Penahanan Romy Diperpanjang 40 Hari

Penahanan Romy Diperpanjang 40 Hari

  Sabtu, 4 May 2019 11:25
JALANI PEMERIKSAAN: Ketua Umum PPP (nonaktif) Romahurmuziy usai menjalani pemeriksaan di Gedung KPK Merah Putih, Jakarta, Jumat (3/5) pasca menjalani rawat inap selama sebulan di RS Polr

Berita Terkait

Ditanya Kasus Korupsi, Malah Bicara soal Pemilu

JAKARTA – KPK kembali memeriksa eks Ketua Umum (Ketum) Partai Persatuan Pembangunan (PPP) Romahurmuziy alias Romy kemarin (3/5). Anggota (nonaktif) Komisi XI DPR yang menjadi tersangka suap pengisian jabatan di Kementerian Agama (Kemenag) itu sudah kembali ke rumah tahanan (rutan) KPK setelah sebulan dibantarkan di Rumah Sakit Polri Kramat Jati.

Romy tampak lesu ketika masuk ruang pemeriksaan. Dia tidak banyak komentar ketika ditanya. Begitu pula setelah pemeriksaan pukul 18.40. Dia irit komentar ketika ditanya soal penyakit yang dideritanya. Romy meminta awak media menanyakan urusan medis ke pihak RS Polri. ’’Cukup, ya. Tanya dokter (soal penyakit, Red),’’ katanya.

Kepada awak media, Romy justru menyampaikan hal yang tidak berkaitan dengan perkara. Dia mengucapkan selamat kepada KPU yang telah melaksanakan pemilu. ’’Selamat kepada partai-partai yang menjadi peserta pemilu dan menjalankan dengan baik,’’ ujarnya.

Juru Bicara KPK Febri Diansyah menyatakan, Romy dipanggil penyidik untuk kepentingan perpanjangan penahanan. Penyidik memperpanjang penahanan Romy untuk 40 hari ke depan, terhitung sejak 5 Mei hingga 13 Juni mendatang. Penahanan Romy diperpanjang lantaran penyidik masih membutuhkan keterangan dia dalam perkara tersebut.

Febri menyebutkan, kesehatan Romy terpantau baik selama di rutan KPK di Gedung Penunjang Kavling 4 (K4).
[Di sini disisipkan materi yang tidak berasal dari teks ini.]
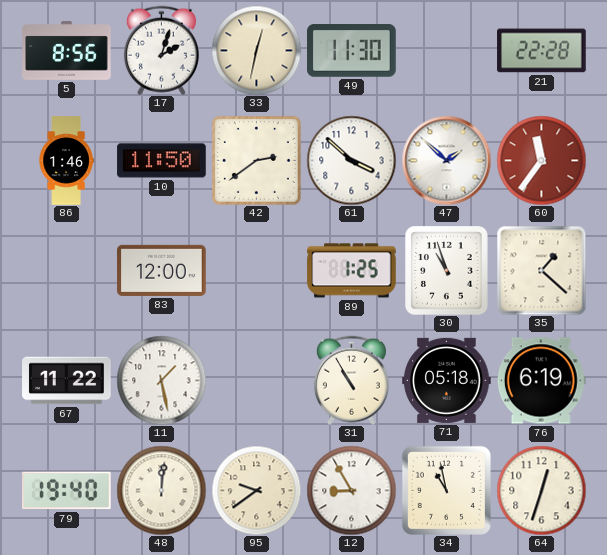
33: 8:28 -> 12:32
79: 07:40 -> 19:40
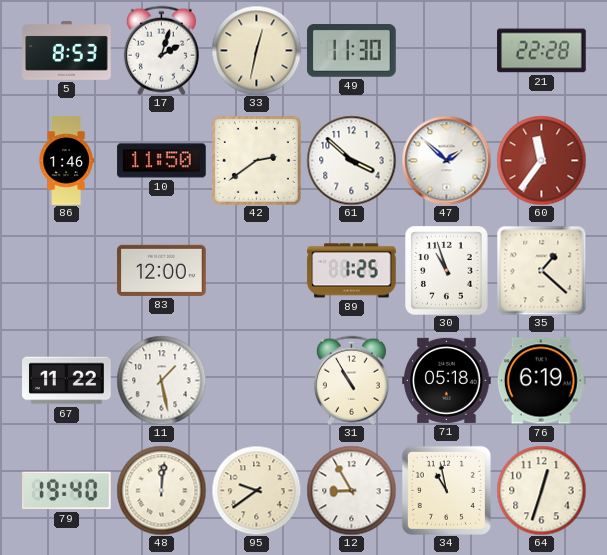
5: 8:56 -> 8:53
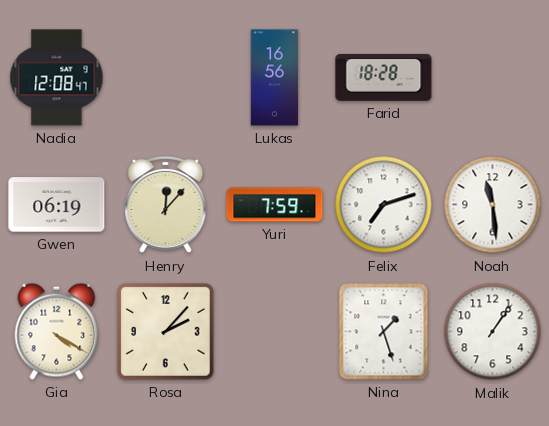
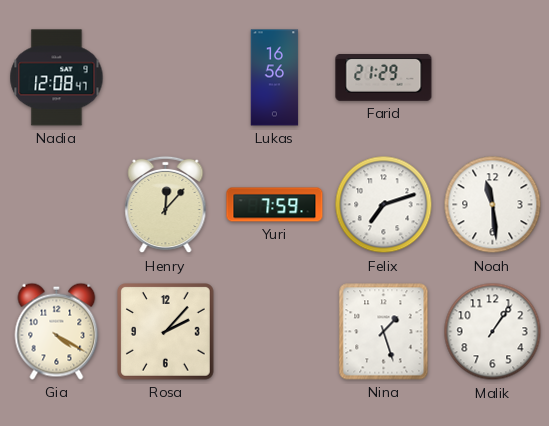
Farid: 18:28 -> 21:29
Gwen: 06:19 -> none
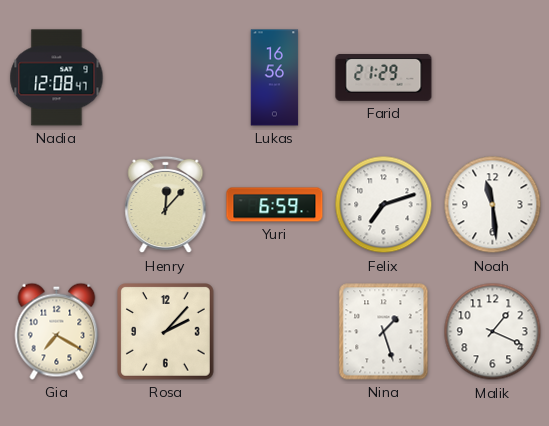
Yuri: 7:59 -> 6:59
Gia: 4:20 -> 7:20
Malik: 1:06 -> 1:19
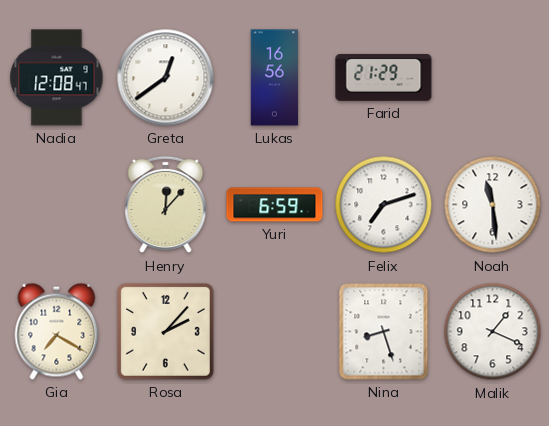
Greta: none -> 12:39
Nina: 1:27 -> 8:27
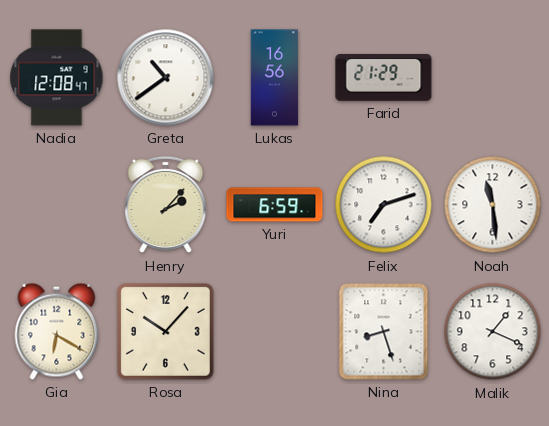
Greta: 12:39 -> 10:39
Henry: 12:07 -> 2:07
Gia: 7:20 -> 6:20
Rosa: 2:07 -> 10:07
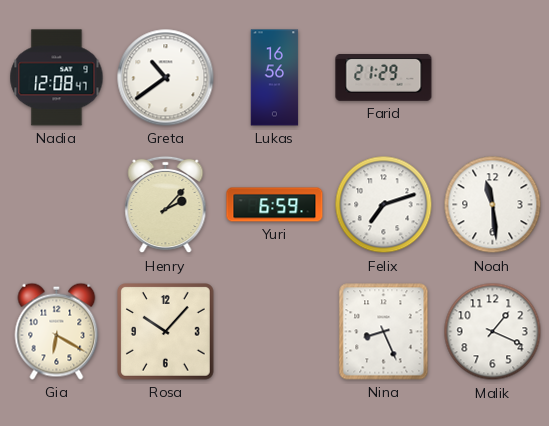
Nina: 8:27 -> 8:26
Sejak pulang dari RS Polri pada Kamis malam (2/5), suami Henny Widiyanti itu tidak menyampaikan keluhan. ’’Sudah sarapan dan melakukan kegiatan lain. Obat-obat yang diberikan pihak RS sudah dikonsumsi. Untuk hari ini, sarapannya bubur ayam,’’ terangnya.

Dia mengungkapkan, pembantaran Romy dicabut seiring terus membaiknya kondisi kesehatannya. Pun, dokter RS Polri menyatakan bahwa Romy tidak perlu lagi menjalani rawat inap. ’’Setelah dokter atau pihak RS menyimpulkan tidak perlu rawat inap lagi, pembantaran dicabut,’’ tegas mantan peneliti ICW itu.

Romy kali pertama dibantarkan pada awal April lalu. Menurut dokter RS Polri, anggota DPR dari Fraksi PPP tersebut didiagnosis menderita penyakit di bagian pencernaan. Dokter menyimpulkan perlunya dilakukan rawat inap. Bersamaan dengan itu, KPK melakukan pembantaran tanpa mengurangi masa penahanan Romy.

Sementara itu, soal perkara, KPK berencana memeriksa Menteri Agama (Menag) Lukman Hakim Saifuddin pada Rabu (8/5). KPK telah mengirimkan surat panggilan untuk Lukman yang dikirim ke kantor Menag di Jakarta Pusat pada 30 April 2019. ’’Ini penjadwalan ulang karena pada panggilan pertama (Menag) tidak datang,’’ ungkap Febri.

KPK berharap Lukman kooperatif dengan memenuhi panggilan penyidik pekan depan. Juga, memberikan keterangan yang benar. ’’Yang pasti, kami berharap yang bersangkutan datang memenuhi panggilan penyidik,’’ katanya.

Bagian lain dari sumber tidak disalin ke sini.